• [EXTRACTED MATERIAL]
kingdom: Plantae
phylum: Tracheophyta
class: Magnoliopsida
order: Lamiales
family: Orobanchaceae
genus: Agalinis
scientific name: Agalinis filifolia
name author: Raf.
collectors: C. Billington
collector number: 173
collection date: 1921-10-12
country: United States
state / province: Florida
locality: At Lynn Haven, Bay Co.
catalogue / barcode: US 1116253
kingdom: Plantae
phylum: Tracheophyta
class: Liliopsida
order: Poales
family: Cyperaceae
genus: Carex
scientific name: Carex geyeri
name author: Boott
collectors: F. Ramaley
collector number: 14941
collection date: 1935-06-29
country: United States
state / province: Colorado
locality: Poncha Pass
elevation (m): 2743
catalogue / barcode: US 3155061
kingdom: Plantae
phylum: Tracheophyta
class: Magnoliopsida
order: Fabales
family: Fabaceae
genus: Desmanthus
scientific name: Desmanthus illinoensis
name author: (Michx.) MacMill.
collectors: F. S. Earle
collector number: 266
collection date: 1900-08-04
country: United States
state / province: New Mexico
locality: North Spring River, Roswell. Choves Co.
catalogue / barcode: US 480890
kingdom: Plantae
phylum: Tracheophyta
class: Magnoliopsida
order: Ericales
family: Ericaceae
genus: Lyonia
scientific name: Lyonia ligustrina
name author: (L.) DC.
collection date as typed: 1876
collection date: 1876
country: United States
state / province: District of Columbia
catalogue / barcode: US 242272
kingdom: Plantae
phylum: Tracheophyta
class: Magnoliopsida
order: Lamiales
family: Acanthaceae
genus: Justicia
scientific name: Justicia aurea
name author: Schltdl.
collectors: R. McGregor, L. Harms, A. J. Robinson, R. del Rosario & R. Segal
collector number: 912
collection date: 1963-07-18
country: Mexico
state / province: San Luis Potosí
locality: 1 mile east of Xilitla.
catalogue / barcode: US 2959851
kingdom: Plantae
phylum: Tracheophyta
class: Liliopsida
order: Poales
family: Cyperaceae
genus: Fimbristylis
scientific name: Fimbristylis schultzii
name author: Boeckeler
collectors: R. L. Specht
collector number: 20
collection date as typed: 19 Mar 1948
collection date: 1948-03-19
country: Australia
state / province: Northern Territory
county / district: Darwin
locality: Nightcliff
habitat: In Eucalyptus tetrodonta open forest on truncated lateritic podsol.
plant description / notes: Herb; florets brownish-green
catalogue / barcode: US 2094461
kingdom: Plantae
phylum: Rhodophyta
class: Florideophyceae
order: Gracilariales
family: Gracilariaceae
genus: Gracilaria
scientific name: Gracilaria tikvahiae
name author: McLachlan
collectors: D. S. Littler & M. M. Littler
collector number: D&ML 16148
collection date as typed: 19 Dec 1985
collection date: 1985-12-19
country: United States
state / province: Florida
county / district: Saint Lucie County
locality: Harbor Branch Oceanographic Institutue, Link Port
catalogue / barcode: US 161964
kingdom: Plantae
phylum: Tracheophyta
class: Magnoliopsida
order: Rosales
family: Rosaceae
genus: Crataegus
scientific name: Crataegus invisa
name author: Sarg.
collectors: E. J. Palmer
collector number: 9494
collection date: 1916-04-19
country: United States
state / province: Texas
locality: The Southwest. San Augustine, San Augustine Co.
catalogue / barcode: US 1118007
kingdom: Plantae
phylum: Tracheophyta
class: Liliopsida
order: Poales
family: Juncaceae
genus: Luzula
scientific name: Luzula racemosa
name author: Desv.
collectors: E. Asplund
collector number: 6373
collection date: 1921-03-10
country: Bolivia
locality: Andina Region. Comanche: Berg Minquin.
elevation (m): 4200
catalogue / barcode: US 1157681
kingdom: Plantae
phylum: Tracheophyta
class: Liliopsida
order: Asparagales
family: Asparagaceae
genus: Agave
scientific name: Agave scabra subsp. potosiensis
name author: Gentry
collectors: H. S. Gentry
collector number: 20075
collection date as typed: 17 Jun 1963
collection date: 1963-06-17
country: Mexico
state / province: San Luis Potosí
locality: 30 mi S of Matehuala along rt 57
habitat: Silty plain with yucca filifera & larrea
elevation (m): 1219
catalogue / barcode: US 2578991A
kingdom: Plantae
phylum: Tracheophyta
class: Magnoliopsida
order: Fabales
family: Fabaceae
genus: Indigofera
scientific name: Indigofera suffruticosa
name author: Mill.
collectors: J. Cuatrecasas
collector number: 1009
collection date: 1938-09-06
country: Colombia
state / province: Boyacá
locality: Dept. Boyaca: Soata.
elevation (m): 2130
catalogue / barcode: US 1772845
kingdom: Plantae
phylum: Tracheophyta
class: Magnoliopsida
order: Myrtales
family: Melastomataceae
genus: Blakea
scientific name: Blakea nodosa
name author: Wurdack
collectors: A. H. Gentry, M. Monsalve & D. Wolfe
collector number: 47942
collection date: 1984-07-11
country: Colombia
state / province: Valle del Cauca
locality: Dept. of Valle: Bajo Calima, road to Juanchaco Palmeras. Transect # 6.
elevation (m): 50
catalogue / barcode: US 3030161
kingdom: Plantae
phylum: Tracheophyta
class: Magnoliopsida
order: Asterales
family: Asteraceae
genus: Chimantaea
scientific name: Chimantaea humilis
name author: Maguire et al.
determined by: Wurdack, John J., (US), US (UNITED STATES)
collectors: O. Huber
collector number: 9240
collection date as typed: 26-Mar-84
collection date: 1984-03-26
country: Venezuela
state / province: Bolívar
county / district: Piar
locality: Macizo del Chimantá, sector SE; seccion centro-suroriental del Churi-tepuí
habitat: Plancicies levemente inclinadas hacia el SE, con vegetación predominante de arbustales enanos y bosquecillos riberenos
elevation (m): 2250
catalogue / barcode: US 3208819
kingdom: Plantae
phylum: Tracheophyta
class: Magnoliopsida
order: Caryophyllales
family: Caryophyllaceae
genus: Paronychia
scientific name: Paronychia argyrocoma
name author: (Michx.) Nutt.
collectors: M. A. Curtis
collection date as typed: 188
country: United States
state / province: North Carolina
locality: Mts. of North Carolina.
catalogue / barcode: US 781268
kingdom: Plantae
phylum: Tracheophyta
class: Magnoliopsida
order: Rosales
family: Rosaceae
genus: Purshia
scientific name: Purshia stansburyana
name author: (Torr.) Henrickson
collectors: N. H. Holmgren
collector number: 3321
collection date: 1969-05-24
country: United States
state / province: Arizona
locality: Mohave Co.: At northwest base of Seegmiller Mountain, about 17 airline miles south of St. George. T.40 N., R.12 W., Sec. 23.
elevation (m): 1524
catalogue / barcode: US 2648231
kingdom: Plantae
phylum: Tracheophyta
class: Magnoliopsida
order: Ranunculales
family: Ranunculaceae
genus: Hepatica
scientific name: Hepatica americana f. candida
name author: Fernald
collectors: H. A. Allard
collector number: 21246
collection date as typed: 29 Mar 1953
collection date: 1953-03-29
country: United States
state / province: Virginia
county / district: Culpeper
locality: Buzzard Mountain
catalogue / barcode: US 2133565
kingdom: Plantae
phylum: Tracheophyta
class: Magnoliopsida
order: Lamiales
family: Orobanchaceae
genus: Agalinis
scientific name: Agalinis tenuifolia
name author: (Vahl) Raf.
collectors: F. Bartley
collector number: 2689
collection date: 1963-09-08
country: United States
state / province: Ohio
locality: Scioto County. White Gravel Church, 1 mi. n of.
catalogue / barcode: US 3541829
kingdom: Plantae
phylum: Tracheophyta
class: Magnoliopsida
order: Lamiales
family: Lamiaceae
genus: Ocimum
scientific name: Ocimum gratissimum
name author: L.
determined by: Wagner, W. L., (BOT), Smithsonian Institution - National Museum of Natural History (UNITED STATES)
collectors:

• [WRITTEN PROBLEM] Write out every line of the rows above with no changes.

• [TASK ANSWER]
kingdom: Plantae
phylum: Tracheophyta
class: Magnoliopsida
order: Lamiales
family: Orobanchaceae
genus: Agalinis
scientific name: Agalinis filifolia
name author: Raf.
collectors: C. Billington
collector number: 173
collection date: 1921-10-12
country: United States
state / province: Florida
locality: At Lynn Haven, Bay Co.
catalogue / barcode: US 1116253
kingdom: Plantae
phylum: Tracheophyta
class: Liliopsida
order: Poales
family: Cyperaceae
genus: Carex
scientific name: Carex geyeri
name author: Boott
collectors: F. Ramaley
collector number: 14941
collection date: 1935-06-29
country: United States
state / province: Colorado
locality: Poncha Pass
elevation (m): 2743
catalogue / barcode: US 3155061
kingdom: Plantae
phylum: Tracheophyta
class: Magnoliopsida
order: Fabales
family: Fabaceae
genus: Desmanthus
scientific name: Desmanthus illinoensis
name author: (Michx.) MacMill.
collectors: F. S. Earle
collector number: 266
collection date: 1900-08-04
country: United States
state / province: New Mexico
locality: North Spring River, Roswell. Choves Co.
catalogue / barcode: US 480890
kingdom: Plantae
phylum: Tracheophyta
class: Magnoliopsida
order: Ericales
family: Ericaceae
genus: Lyonia
scientific name: Lyonia ligustrina
name author: (L.) DC.
collection date as typed: 1876
collection date: 1876
country: United States
state / province: District of Columbia
catalogue / barcode: US 242272
kingdom: Plantae
phylum: Tracheophyta
class: Magnoliopsida
order: Lamiales
family: Acanthaceae
genus: Justicia
scientific name: Justicia aurea
name author: Schltdl.
collectors: R. McGregor, L. Harms, A. J. Robinson, R. del Rosario & R. Segal
collector number: 912
collection date: 1963-07-18
country: Mexico
state / province: San Luis Potosí
locality: 1 mile east of Xilitla.
catalogue / barcode: US 2959851
kingdom: Plantae
phylum: Tracheophyta
class: Liliopsida
order: Poales
family: Cyperaceae
genus: Fimbristylis
scientific name: Fimbristylis schultzii
name author: Boeckeler
collectors: R. L. Specht
collector number: 20
collection date as typed: 19 Mar 1948
collection date: 1948-03-19
country: Australia
state / province: Northern Territory
county / district: Darwin
locality: Nightcliff
habitat: In Eucalyptus tetrodonta open forest on truncated lateritic podsol.
plant description / notes: Herb; florets brownish-green
catalogue / barcode: US 2094461
kingdom: Plantae
phylum: Rhodophyta
class: Florideophyceae
order: Gracilariales
family: Gracilariaceae
genus: Gracilaria
scientific name: Gracilaria tikvahiae
name author: McLachlan
collectors: D. S. Littler & M. M. Littler
collector number: D&ML 16148
collection date as typed: 19 Dec 1985
collection date: 1985-12-19
country: United States
state / province: Florida
county / district: Saint Lucie County
locality: Harbor Branch Oceanographic Institutue, Link Port
catalogue / barcode: US 161964
kingdom: Plantae
phylum: Tracheophyta
class: Magnoliopsida
order: Rosales
family: Rosaceae
genus: Crataegus
scientific name: Crataegus invisa
name author: Sarg.
collectors: E. J. Palmer
collector number: 9494
collection date: 1916-04-19
country: United States
state / province: Texas
locality: The Southwest. San Augustine, San Augustine Co.
catalogue / barcode: US 1118007
kingdom: Plantae
phylum: Tracheophyta
class: Liliopsida
order: Poales
family: Juncaceae
genus: Luzula
scientific name: Luzula racemosa
name author: Desv.
collectors: E. Asplund
collector number: 6373
collection date: 1921-03-10
country: Bolivia
locality: Andina Region. Comanche: Berg Minquin.
elevation (m): 4200
catalogue / barcode: US 1157681
kingdom: Plantae
phylum: Tracheophyta
class: Liliopsida
order: Asparagales
family: Asparagaceae
genus: Agave
scientific name: Agave scabra subsp. potosiensis
name author: Gentry
collectors: H. S. Gentry
collector number: 20075
collection date as typed: 17 Jun 1963
collection date: 1963-06-17
country: Mexico
state / province: San Luis Potosí
locality: 30 mi S of Matehuala along rt 57
habitat: Silty plain with yucca filifera & larrea
elevation (m): 1219
catalogue / barcode: US 2578991A
kingdom: Plantae
phylum: Tracheophyta
class: Magnoliopsida
order: Fabales
family: Fabaceae
genus: Indigofera
scientific name: Indigofera suffruticosa
name author: Mill.
collectors: J. Cuatrecasas
collector number: 1009
collection date: 1938-09-06
country: Colombia
state / province: Boyacá
locality: Dept. Boyaca: Soata.
elevation (m): 2130
catalogue / barcode: US 1772845
kingdom: Plantae
phylum: Tracheophyta
class: Magnoliopsida
order: Myrtales
family: Melastomataceae
genus: Blakea
scientific name: Blakea nodosa
name author: Wurdack
collectors: A. H. Gentry, M. Monsalve & D. Wolfe
collector number: 47942
collection date: 1984-07-11
country: Colombia
state / province: Valle del Cauca
locality: Dept. of Valle: Bajo Calima, road to Juanchaco Palmeras. Transect # 6.
elevation (m): 50
catalogue / barcode: US 3030161
kingdom: Plantae
phylum: Tracheophyta
class: Magnoliopsida
order: Asterales
family: Asteraceae
genus: Chimantaea
scientific name: Chimantaea humilis
name author: Maguire et al.
determined by: Wurdack, John J., (US), US (UNITED STATES)
collectors: O. Huber
collector number: 9240
collection date as typed: 26-Mar-84
collection date: 1984-03-26
country: Venezuela
state / province: Bolívar
county / district: Piar
locality: Macizo del Chimantá, sector SE; seccion centro-suroriental del Churi-tepuí
habitat: Plancicies levemente inclinadas hacia el SE, con vegetación predominante de arbustales enanos y bosquecillos riberenos
elevation (m): 2250
catalogue / barcode: US 3208819
kingdom: Plantae
phylum: Tracheophyta
class: Magnoliopsida
order: Caryophyllales
family: Caryophyllaceae
genus: Paronychia
scientific name: Paronychia argyrocoma
name author: (Michx.) Nutt.
collectors: M. A. Curtis
collection date as typed: 188
country: United States
state / province: North Carolina
locality: Mts. of North Carolina.
catalogue / barcode: US 781268
kingdom: Plantae
phylum: Tracheophyta
class: Magnoliopsida
order: Rosales
family: Rosaceae
genus: Purshia
scientific name: Purshia stansburyana
name author: (Torr.) Henrickson
collectors: N. H. Holmgren
collector number: 3321
collection date: 1969-05-24
country: United States
state / province: Arizona
locality: Mohave Co.: At northwest base of Seegmiller Mountain, about 17 airline miles south of St. George. T.40 N., R.12 W., Sec. 23.
elevation (m): 1524
catalogue / barcode: US 2648231
kingdom: Plantae
phylum: Tracheophyta
class: Magnoliopsida
order: Ranunculales
family: Ranunculaceae
genus: Hepatica
scientific name: Hepatica americana f. candida
name author: Fernald
collectors: H. A. Allard
collector number: 21246
collection date as typed: 29 Mar 1953
collection date: 1953-03-29
country: United States
state / province: Virginia
county / district: Culpeper
locality: Buzzard Mountain
catalogue / barcode: US 2133565
kingdom: Plantae
phylum: Tracheophyta
class: Magnoliopsida
order: Lamiales
family: Orobanchaceae
genus: Agalinis
scientific name: Agalinis tenuifolia
name author: (Vahl) Raf.
collectors: F. Bartley
collector number: 2689
collection date: 1963-09-08
country: United States
state / province: Ohio
locality: Scioto County. White Gravel Church, 1 mi. n of.
catalogue / barcode: US 3541829
kingdom: Plantae
phylum: Tracheophyta
class: Magnoliopsida
order: Lamiales
family: Lamiaceae
genus: Ocimum
scientific name: Ocimum gratissimum
name author: L.
determined by: Wagner, W. L., (BOT), Smithsonian Institution - National Museum of Natural History (UNITED STATES)
collectors:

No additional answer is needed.